BY THE NUMBERS: .188, .202 -- Batting averages by left-handed hitters against right-handed Detroit relievers Joel Zumaya and Fernando Rodney, respectively, last season. Those statistics show why the Tigers aren't overly concerned if they can't find an effective left-handed complement to LHP Wilfredo Ledezma for their bullpen this spring.
QUOTE TO NOTE: "We'll have a great ring ceremony the first homestand, then you won't hear anyone talk about last year. We need to get something out in the open right now, something that people need to understand. Just because we went to the World Series last year, you don't automatically go again this year." -- RHP Todd Jones on the Tigers' attitude entering spring training.
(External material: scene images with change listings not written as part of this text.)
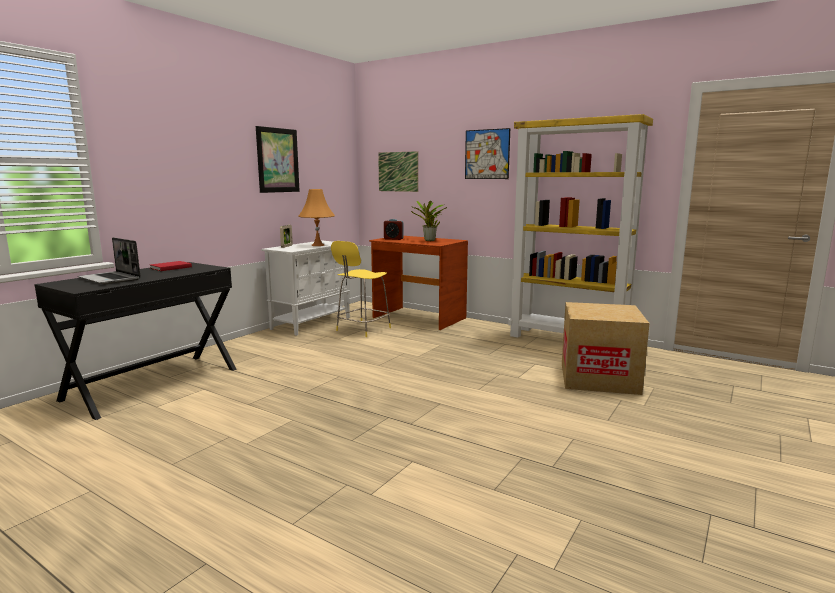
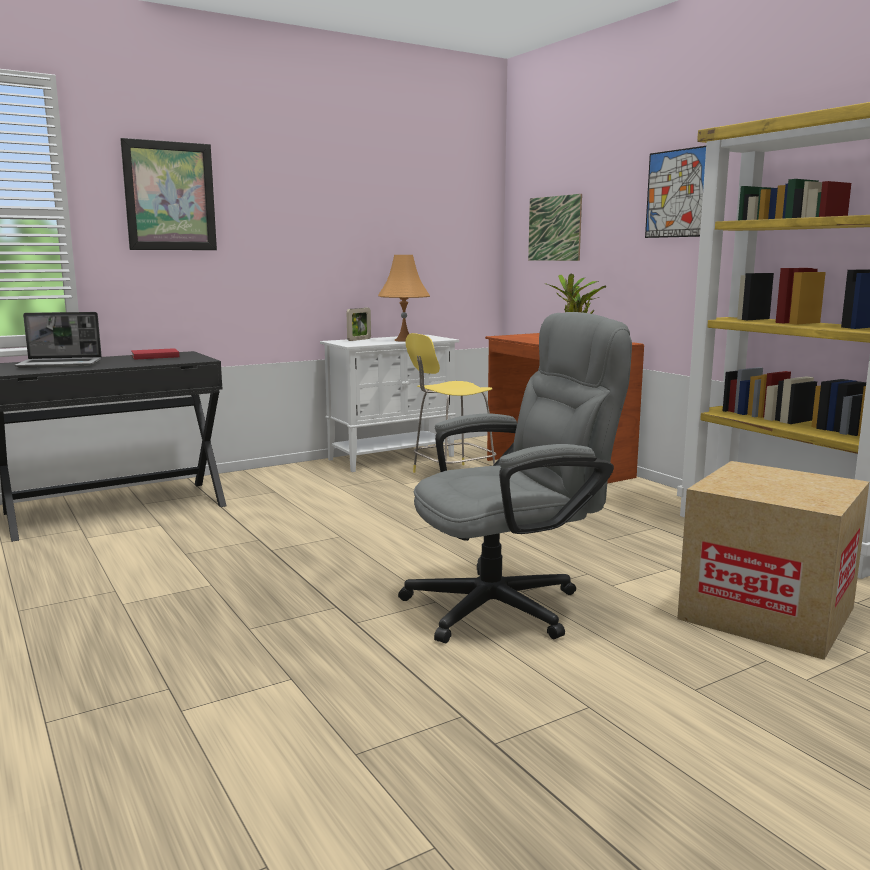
camera: 25 degrees right, 0 degrees up
(111, 279) = (61, 364): laptop -> laptop turned 75 degrees counterclockwise
(278, 160) = (356, 212): picture -> picture (170, 196)
(393, 239) = (525, 336): alarm clock -> none
(480, 397) = (509, 604): none -> grey office chair

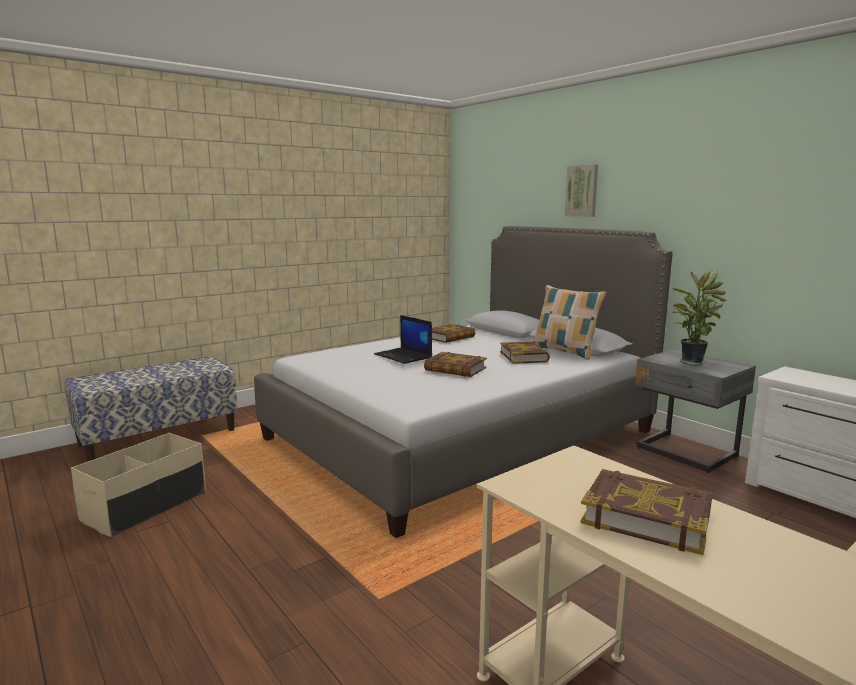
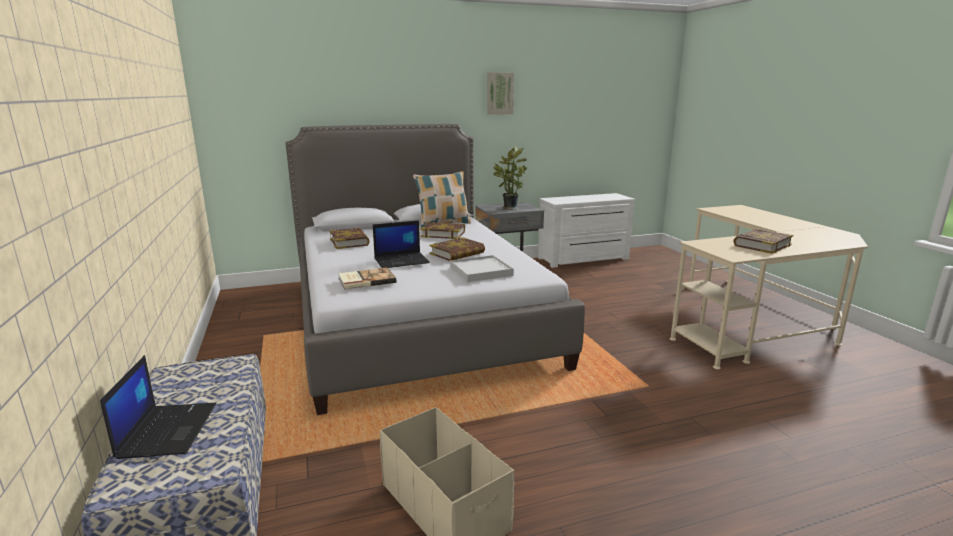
camera: 70 degrees left, 5 degrees up
(135, 374) = (167, 430): none -> laptop
(340, 355) = (366, 280): none -> book
(401, 383) = (481, 271): none -> white tray
(582, 191) = (383, 92): picture -> picture (499, 93)

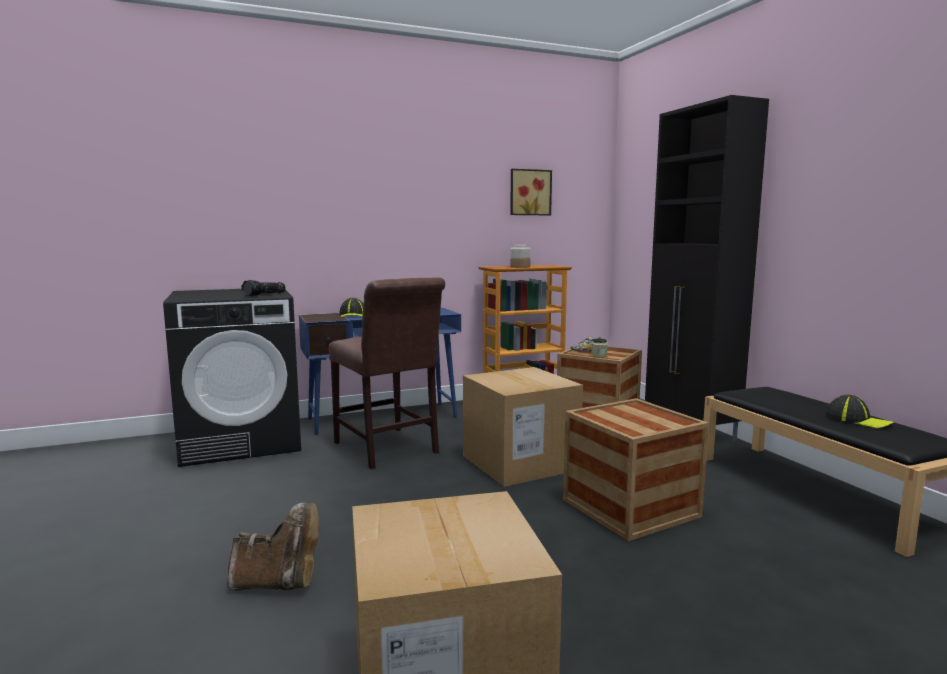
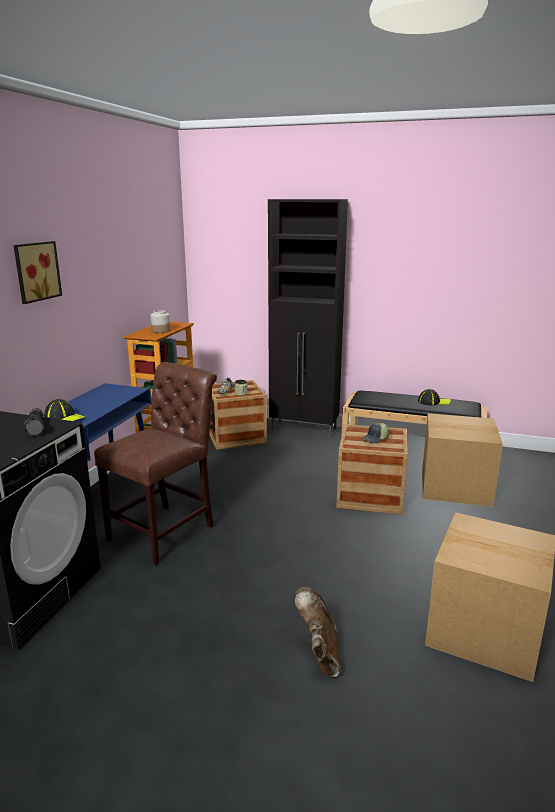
camera: 50 degrees left, 10 degrees up
(278, 583) = (320, 652): brown boot -> brown boot turned 45 degrees counterclockwise
(388, 449) = (166, 530): brown chair -> brown chair turned 60 degrees counterclockwise
(519, 462) = (268, 495): cardboard box -> cardboard box (455, 487)
(529, 192) = (142, 258): picture -> picture (35, 271)
(637, 419) = (375, 439): none -> cap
Detroit filled its two primary offensive needs quickly, moving Nov. 10 to acquire DH Gary Sheffield from the Yankees for three minor league pitchers and getting free agent 1B Sean Casey to agree on a one-year contract to return to the Tigers six days later. The Tigers made a long-shot move to fill the hole left when LHP Jamie Walker left for Baltimore as a free agent by getting LHP Edward Campusano out of the Rule 5 draft. Veteran RHP Jose Mesa was signed to beef up middle relief.
ARRIVALS: DH Gary Sheffield (trade with Yankees), LHP Edward Campusano (Rule 5 acquisition from Cubs via Brewers), RHP Jose Mesa (free agent from Rockies).
DEPARTURES: RHP Troy Percival (retired), LHP Jamie Walker (free agent, signed with Orioles), OF Matt Stairs (free agent, signed with Blue Jays).
FREE AGENTS: OF Alexis Gomez (non-tendered).
MEDICAL WATCH: LHP Mike Maroth (left elbow surgery) made a late-season comeback after having bone chips removed on June 2 but wasn't effective enough to make the postseason roster. He needs to show a winter of rest can restore him to full duty.
RHP Roman Colon (herniated neck disk surgery) is expected to be pitching by March 1.
SS Tony Giarratano (right knee ACL surgery) could be ready by the start of spring training.